OP: At 63, I'm [f] not into sex anymore...
I hope someone has some ideas, but I don’t know if this will make sense without some background…
I’m 63 and I’ve been married for close to 30 years to a great and understanding guy. In the last few years, though, I find it hard to get into a lovemaking mood. I understand it’s not uncommon with women my age, but my situation is more complex. Still, maybe someone has some insight.
As background, I had a very sexually repressed upbringing, and on top of that, before I was even a pre-teenager I had medical problems that left me without a pituitary gland (the pituitary drives most of the body’s hormones, including the ones for puberty and menstruation). Docs put me on various hormones for life, and at 13, did their best to add right doses of estrogen and others so I’d have periods, etc., but my genitals never fully developed. I learned the ins'n'outs about sex in real-time, so to speak, and was fortunate to gain a “healthy” attitude about it, but – probably because of my upbringing – I’ve never really been the one to initiate. Even now, my husband “makes the first move”, but he could always seduce me!
Our sex is fulfilling for him (so he assures me), and we do perform mutual foreplay, but pleasuring him is something I do for him: I don’t find it objectionable, but exciting him, just doesn’t excite me – those parochial parents, I guess. That is something that he lovingly accepts, by the way. For him, he’s crazy about pleasuring me because it’s always taken a long time for me to orgasm; probably because of the underdevelopment.
Meanwhile, when I was about 50, the docs took me off the female hormones to sort of “induce” menopause. I did start to (and still do) use Premarin cream, and that keeps intercourse comfortable, but it became even harder to orgasm than it had been before stopping the female hormones. And in the last year or two, stimulation feels good, but just never climaxes, and that’s really disappointing. With some serious sole-searching, I realize that the reason I’m not getting into that mood is NOT because I’m disinterested, but because I don’t want to deal with the disappointment. BTW, we both have some mild disabilities that make us unable to be that spontaneous, so we do have 2 scheduled evenings each week. I DON’T think that’s getting in my way, but it does give me the opportunity to procrastinate.

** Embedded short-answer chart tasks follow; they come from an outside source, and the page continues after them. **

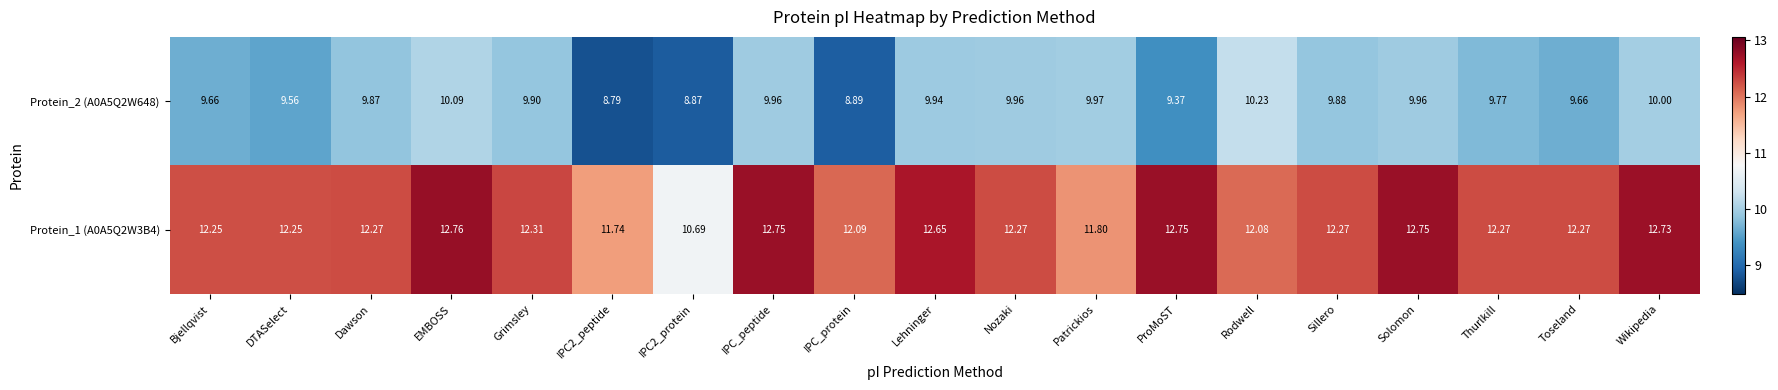

At which label does Protein_1 (A0A5Q2W3B4) reach its peak?

EMBOSS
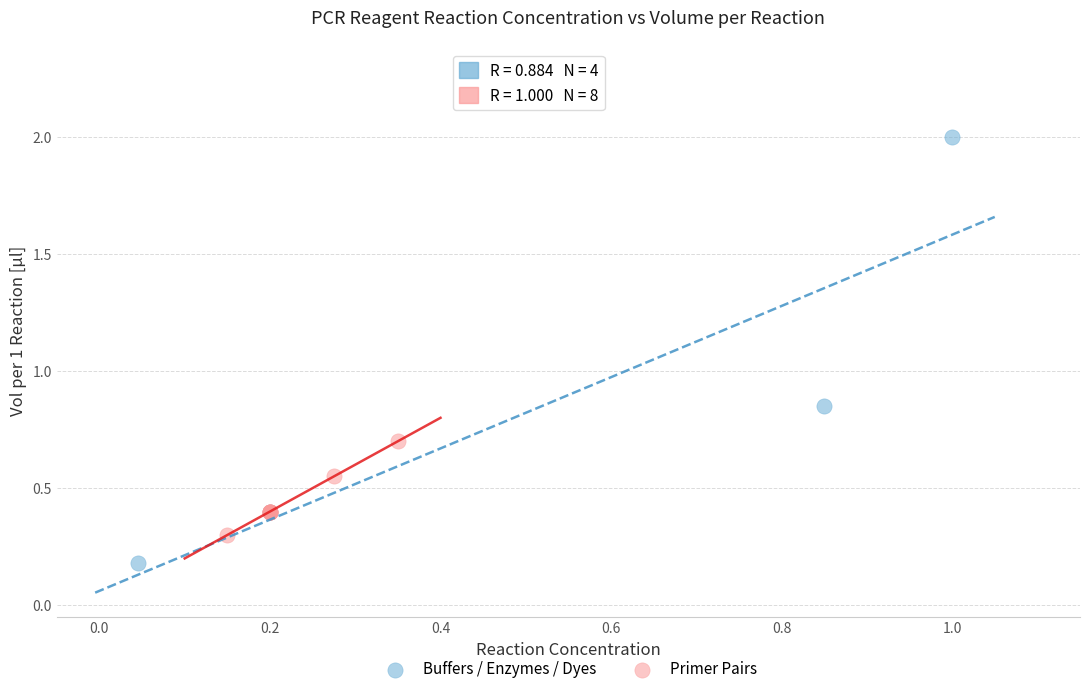

Which series reaches the maximum Y coordinate?

Buffers / Enzymes / Dyes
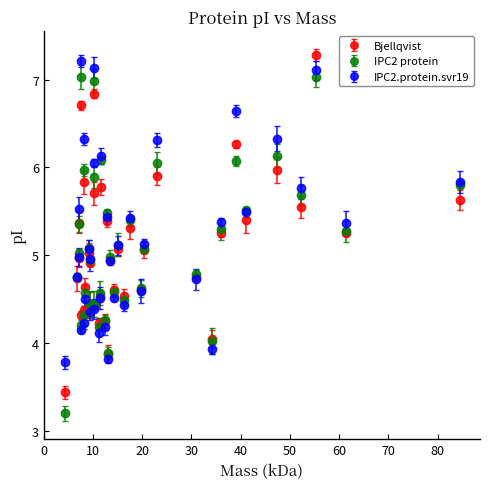

What are all the series names shown in the legend?

Bjellqvist, IPC2 protein, IPC2.protein.svr19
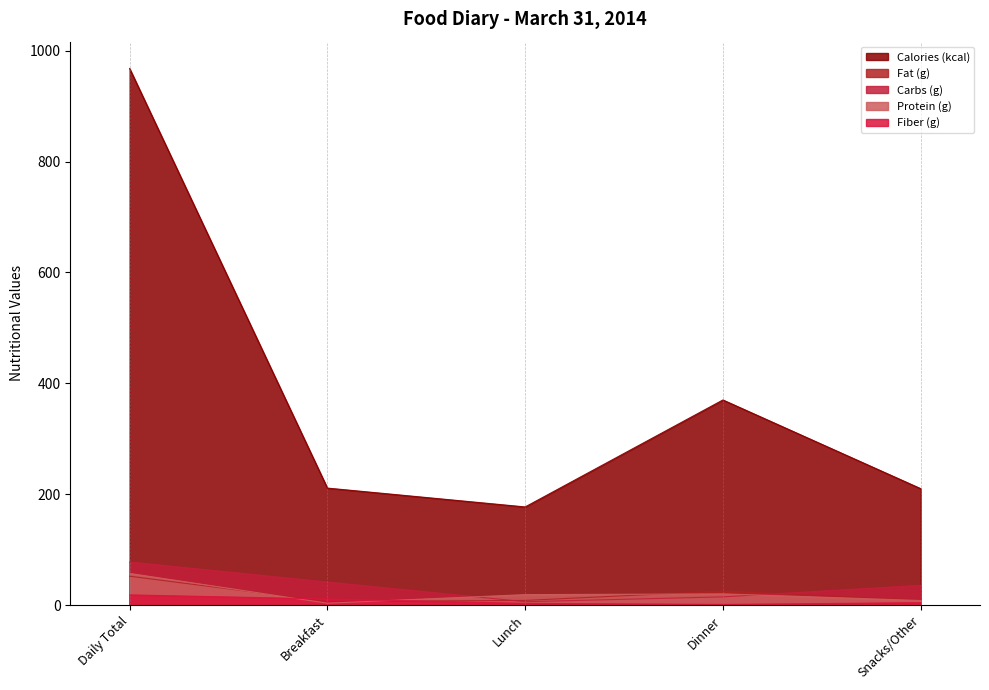

Where do Protein (g) and Fiber (g) first cross each other?

Daily Total and Breakfast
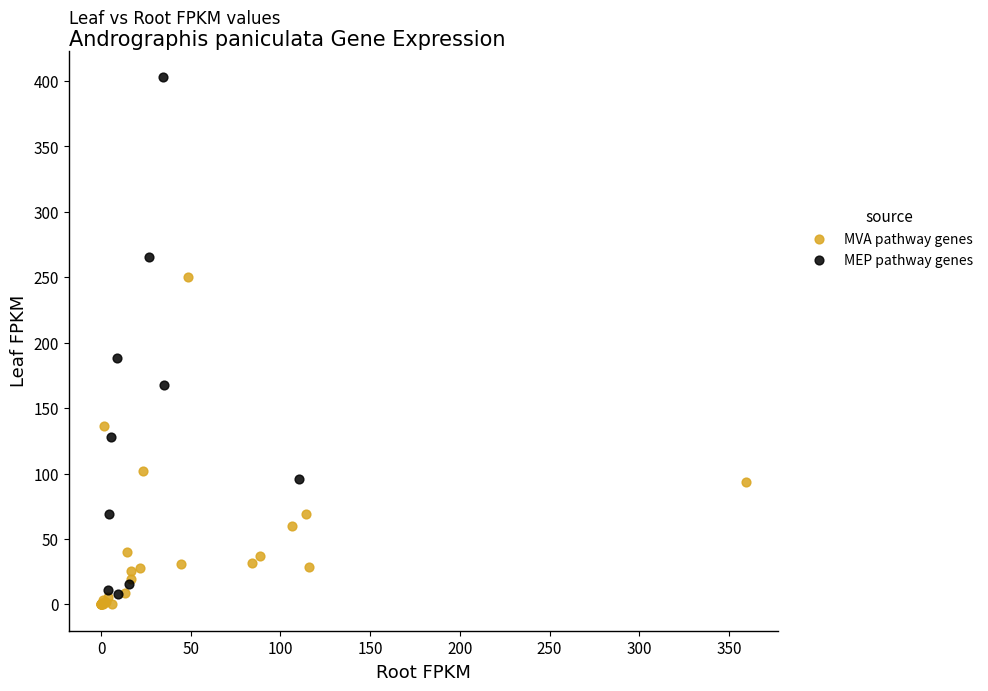

What are all the series names shown in the legend?

MVA pathway genes, MEP pathway genes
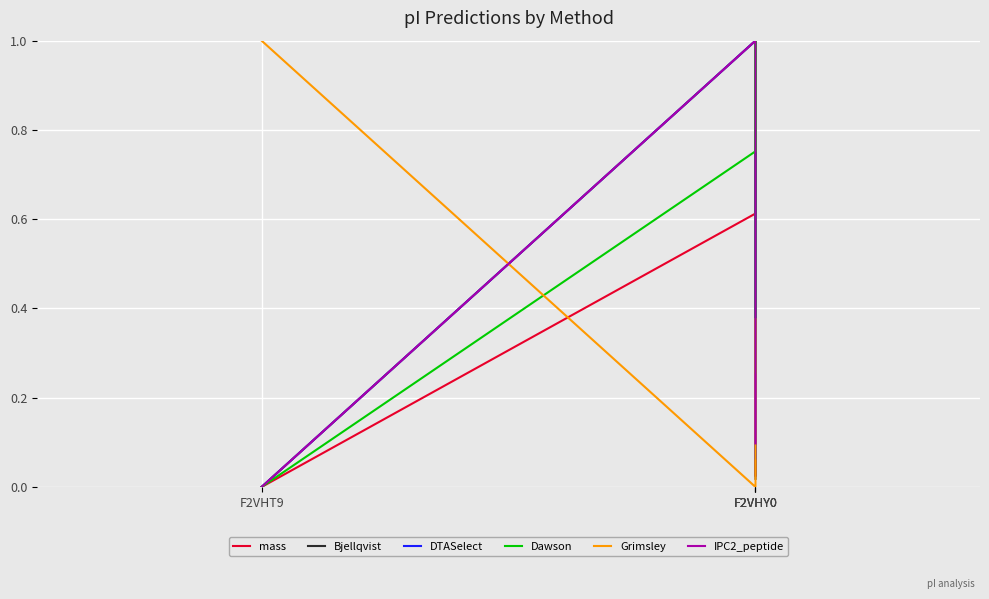

True or false: Bjellqvist and IPC2_peptide intersect in this chart.

True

On a slightly positive note, a couple of months ago, and at my husband’s suggestion, I talked to my doc about HSDD (Hypo Sexual Desire Disorder). She prescribed a compounded testosterone transdermal cream that I started using right away. It still takes some time, but I am able to climax again.
I hope I haven’t lost you – I tried to make something really detailed, really short, but as you can see there are many influences. Anyway, I’m hoping that someone out there has some insights or suggestions as to what I can do to change my mind set in the hours before our “encounters”.
If you need more details of my history to finalize your thought, by all means, add a post and I’ll respond.